Pipeline prey may now be too pricey for Williams

July 6, 2011

By Christopher Swann and Lisa Lee
The authors are Reuters Breakingviews columnists. The opinions expressed are their own.

Investors don’t expect American energy group Williams Companies to give up the chase for rival Southern Union. But trumping the latest $5 billion offer by Energy Transfer Equity will destroy value for its own shareholders. With Southern Union starting to look an expensive catch, Williams may be better off leaving the overpaying to its rival.

Shareholders of Southern Union have good reason to thank Williams. Its $4.86 billion cash bid last month broke up a cozy arrangement with Energy Transfer that lavished goodies on Southern Union executives while short-changing other investors. Still, Williams now faces a tough choice. Energy Transfer’s sweetened bid for Southern already looks like a full price. At nine times next year’s EBITDA, it is in line with similar deals done over the past decade, according to Barclays Capital.

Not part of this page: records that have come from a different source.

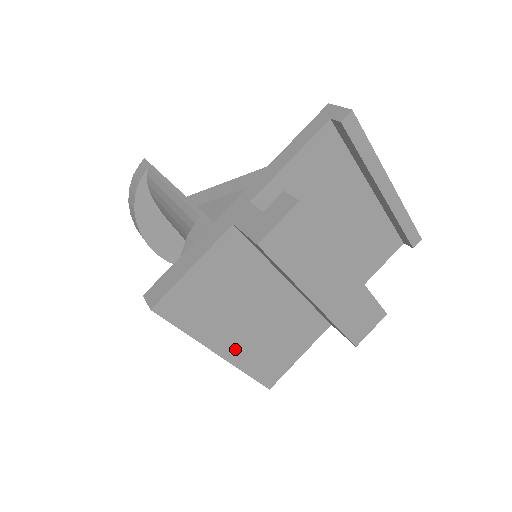
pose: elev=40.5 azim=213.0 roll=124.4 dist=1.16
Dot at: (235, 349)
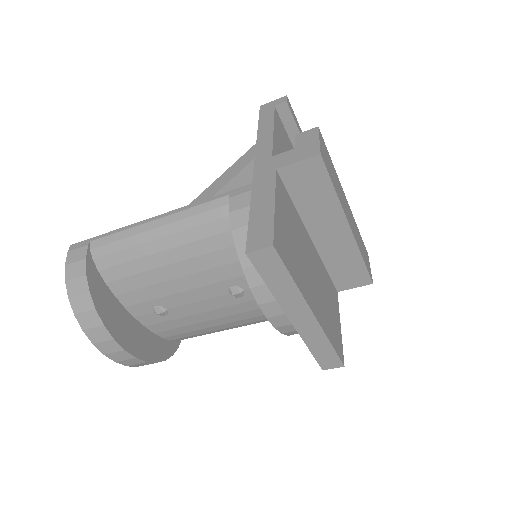
Dot at: (317, 309)
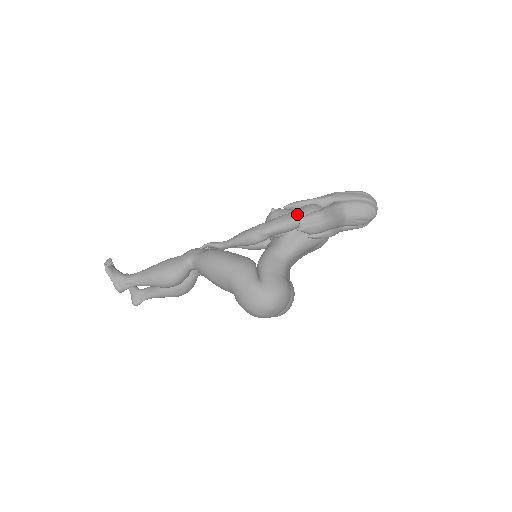
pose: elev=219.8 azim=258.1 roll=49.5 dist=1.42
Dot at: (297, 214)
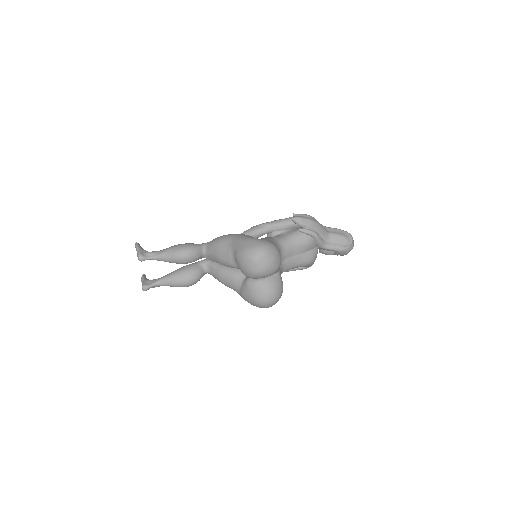
Dot at: occluded
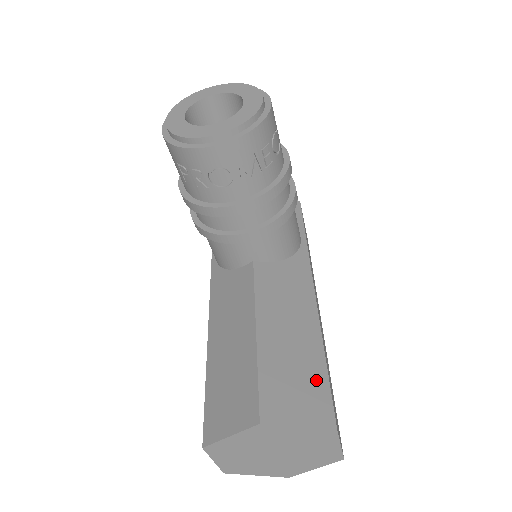
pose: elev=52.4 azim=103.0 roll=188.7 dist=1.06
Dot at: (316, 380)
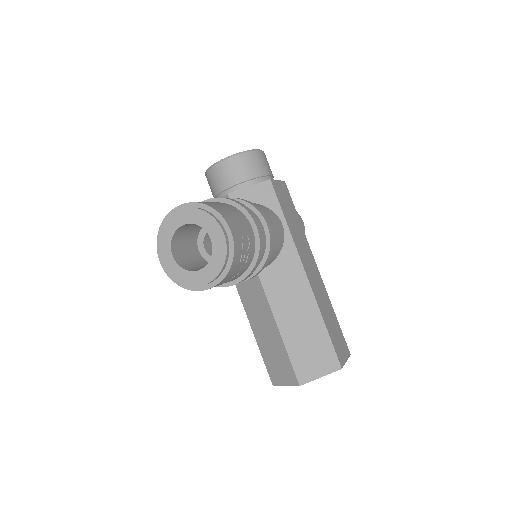
Dot at: (323, 344)
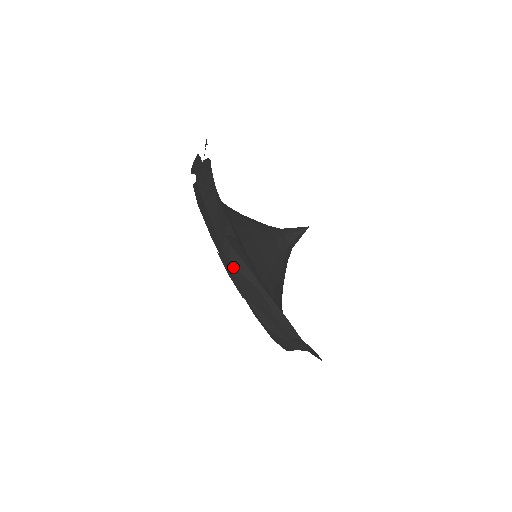
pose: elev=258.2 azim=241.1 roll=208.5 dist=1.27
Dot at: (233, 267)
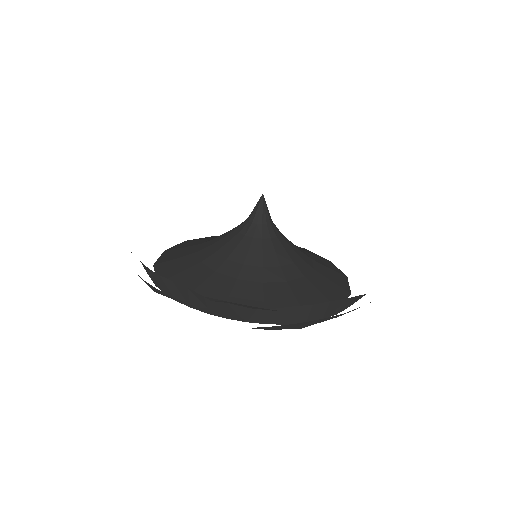
Dot at: occluded
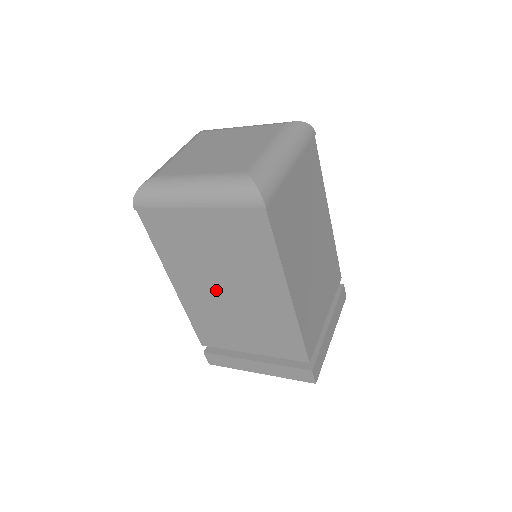
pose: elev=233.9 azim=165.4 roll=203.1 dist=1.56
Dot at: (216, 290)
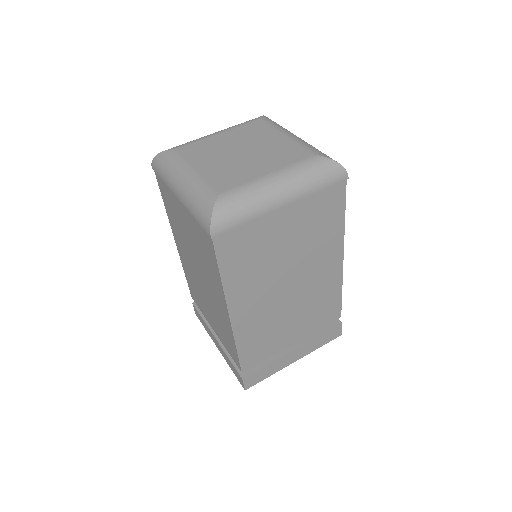
Dot at: (277, 292)
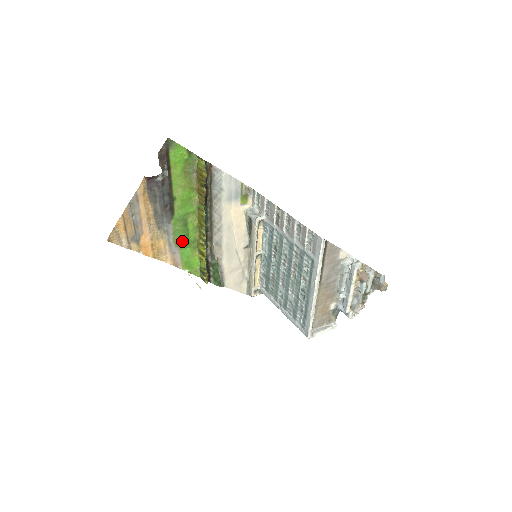
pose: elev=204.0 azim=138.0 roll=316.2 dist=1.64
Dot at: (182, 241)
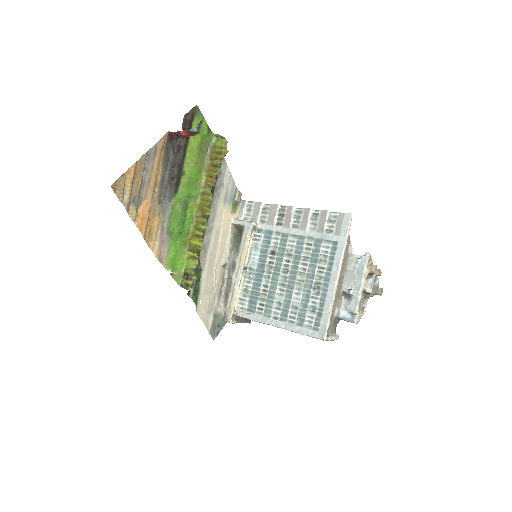
Dot at: (176, 228)
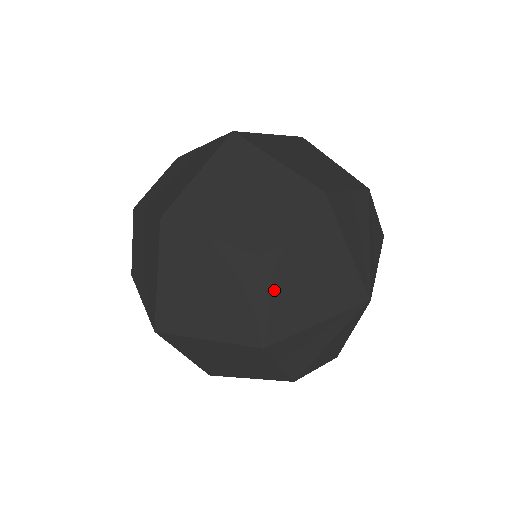
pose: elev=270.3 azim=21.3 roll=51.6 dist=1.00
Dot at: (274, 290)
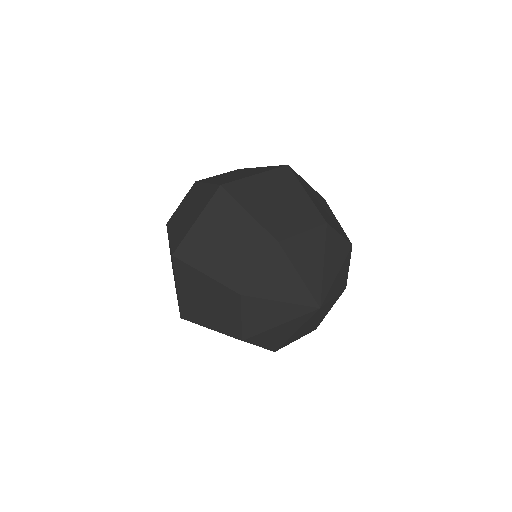
Dot at: (243, 310)
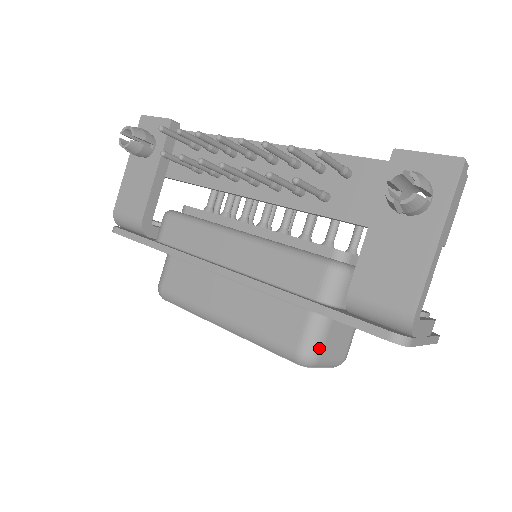
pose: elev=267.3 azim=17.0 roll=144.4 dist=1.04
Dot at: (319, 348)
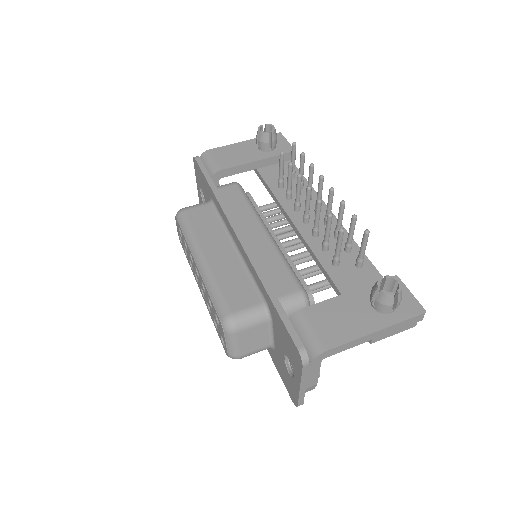
Dot at: (243, 327)
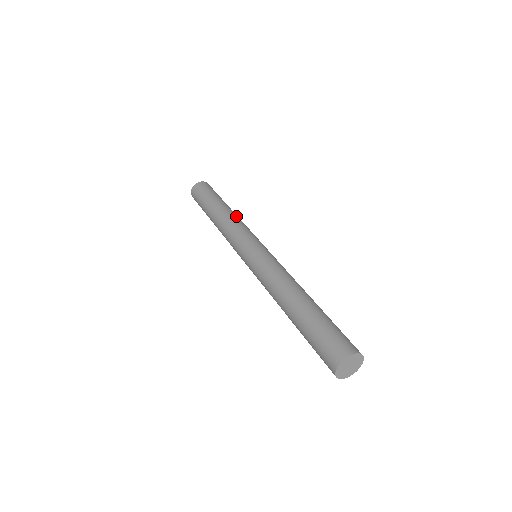
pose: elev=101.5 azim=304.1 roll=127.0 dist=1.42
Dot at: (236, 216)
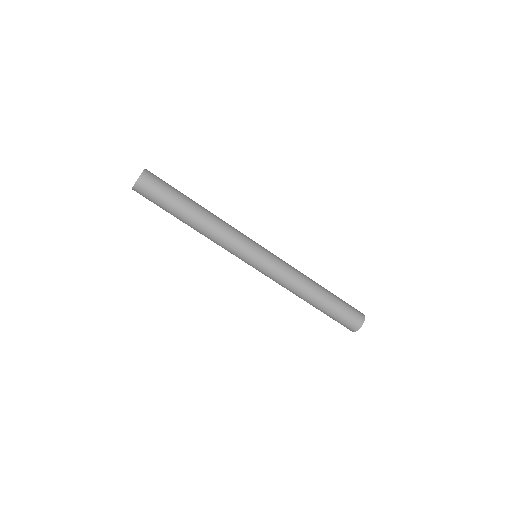
Dot at: (216, 221)
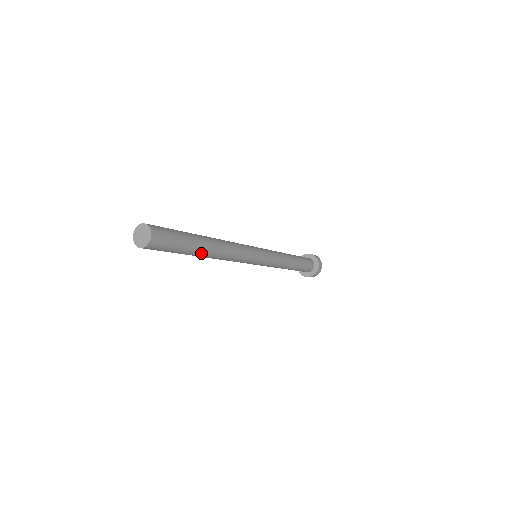
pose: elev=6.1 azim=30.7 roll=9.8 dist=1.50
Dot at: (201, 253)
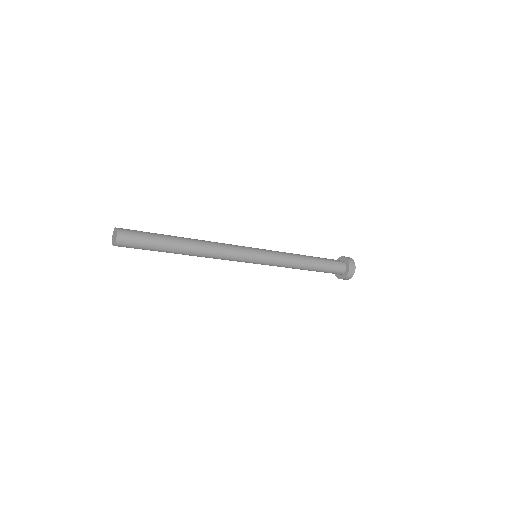
Dot at: (178, 243)
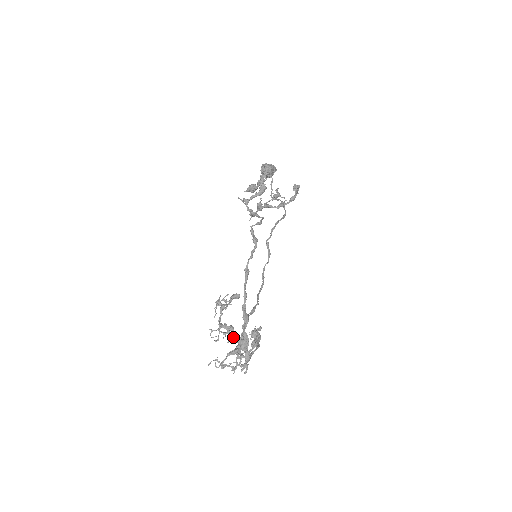
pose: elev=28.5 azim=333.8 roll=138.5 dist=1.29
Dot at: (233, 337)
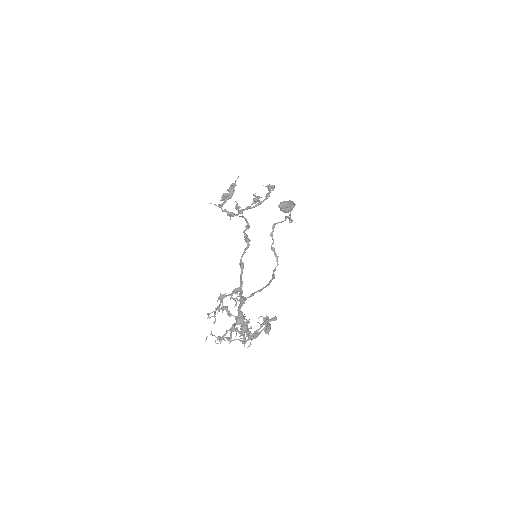
Dot at: (228, 315)
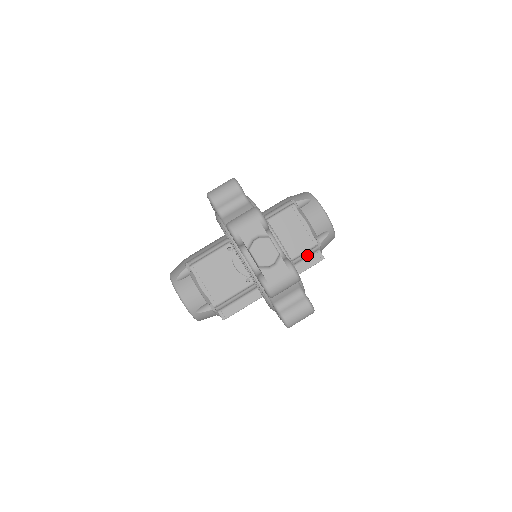
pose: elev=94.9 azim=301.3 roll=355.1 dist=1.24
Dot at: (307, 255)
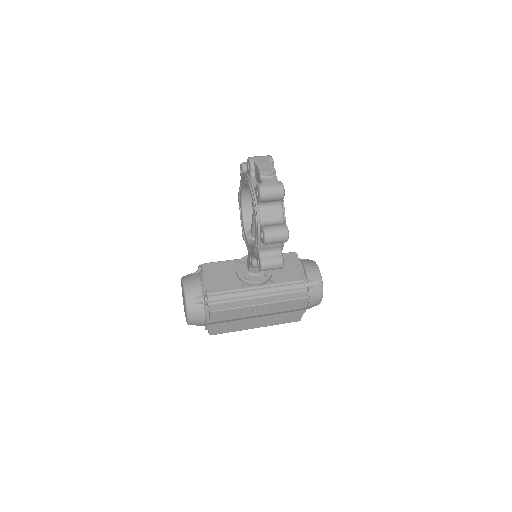
Dot at: (296, 288)
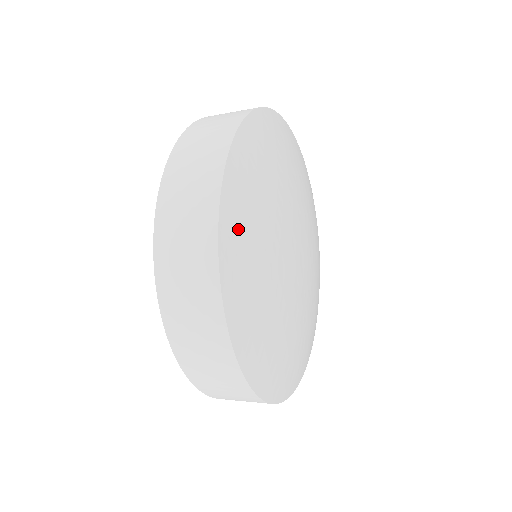
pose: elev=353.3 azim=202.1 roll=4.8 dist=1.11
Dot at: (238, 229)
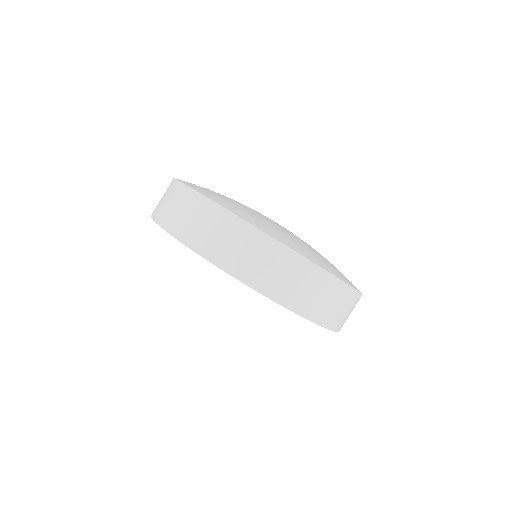
Dot at: (203, 190)
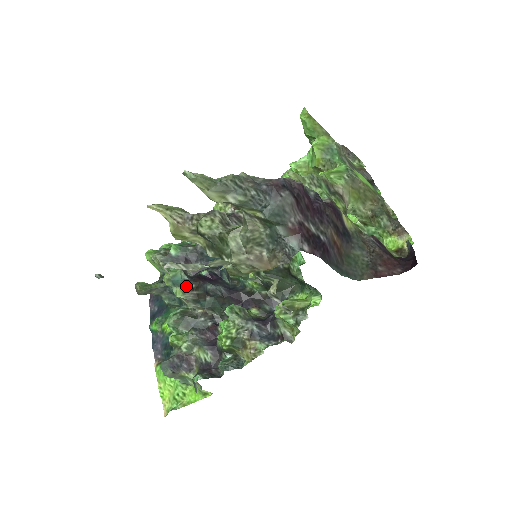
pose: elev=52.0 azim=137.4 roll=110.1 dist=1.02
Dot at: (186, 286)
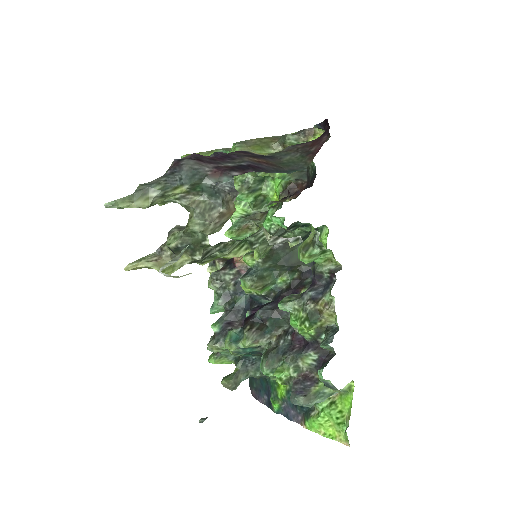
Dot at: (244, 333)
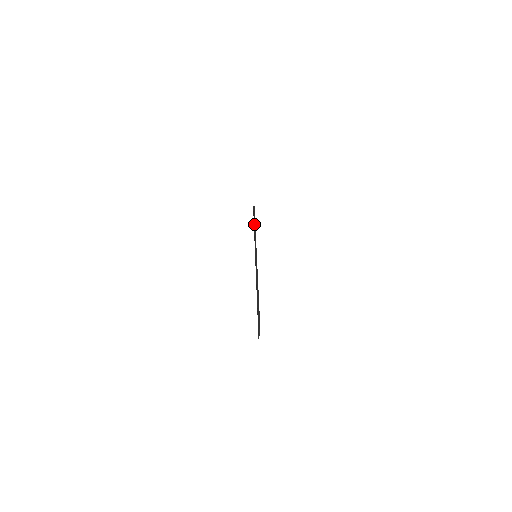
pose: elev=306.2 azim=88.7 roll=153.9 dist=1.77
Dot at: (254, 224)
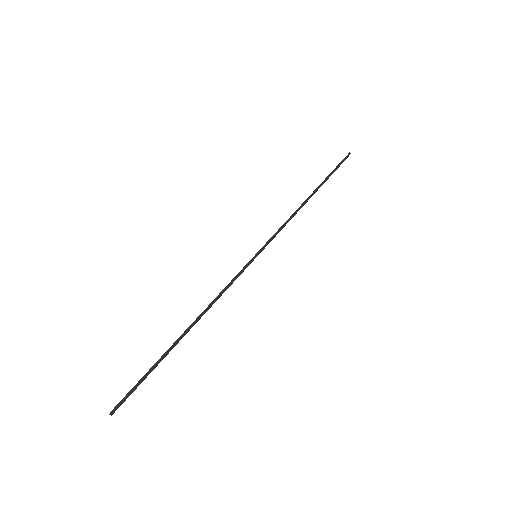
Dot at: (313, 192)
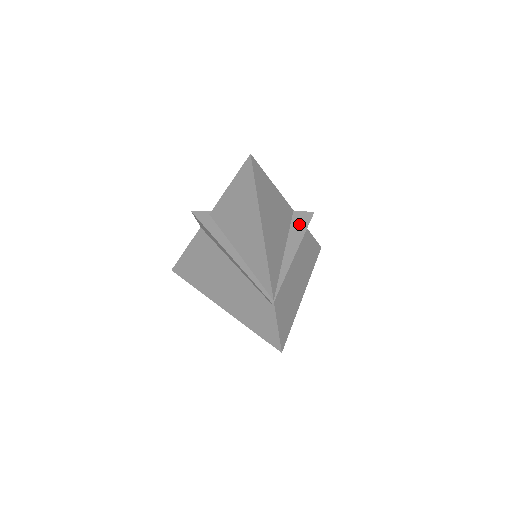
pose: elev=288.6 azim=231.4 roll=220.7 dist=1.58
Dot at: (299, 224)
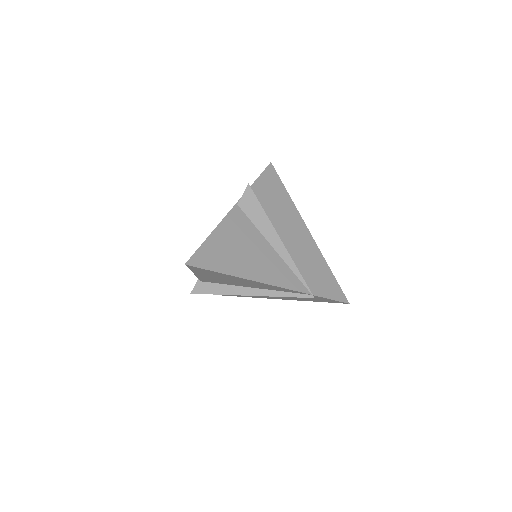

Moreover, to clinch a deal Williams needs to climb added hurdles. Southern Union’s share price suggests investors expect a $42 bid. On top of that, Energy Transfer’s latest deal with management doubled the initial breakup fee to $212.5 million, or an extra cost to Williams of around $1.70 per Southern Union share.

Add these fees to the pipeline company’s existing debt, and a $42 a share offer would cost Williams around $9.4 billion in total. Based on Southern Union’s forecast operating profit, that would bring the deal’s post-tax return on investment to below 5.5 percent. That’s below Williams’ 7 percent weighted average cost of capital.

And even this calculation is generous, as it assumes Williams can achieve $100 million of cost cuts and revenue gains that Energy Transfer has promised. In its spoiler bid Williams had only estimated around $50 million of such synergies.

Furthermore, there’s no certainty that a $42 bid would work. Winning over Southern Union’s top managers — who own about 14 percent — might be even harder. Williams’ all-cash offer would leave them paying capital gains taxes. To clinch its prey without issuing equity might require Williams to pay as much as $45 a share.

Williams chief Alan Armstrong has already done enough favors for Southern Union shareholders — and forced a rival to scramble to pay 20 percent more for assets it coveted. Now he can best serve his own investors by walking away from a costly bidding war.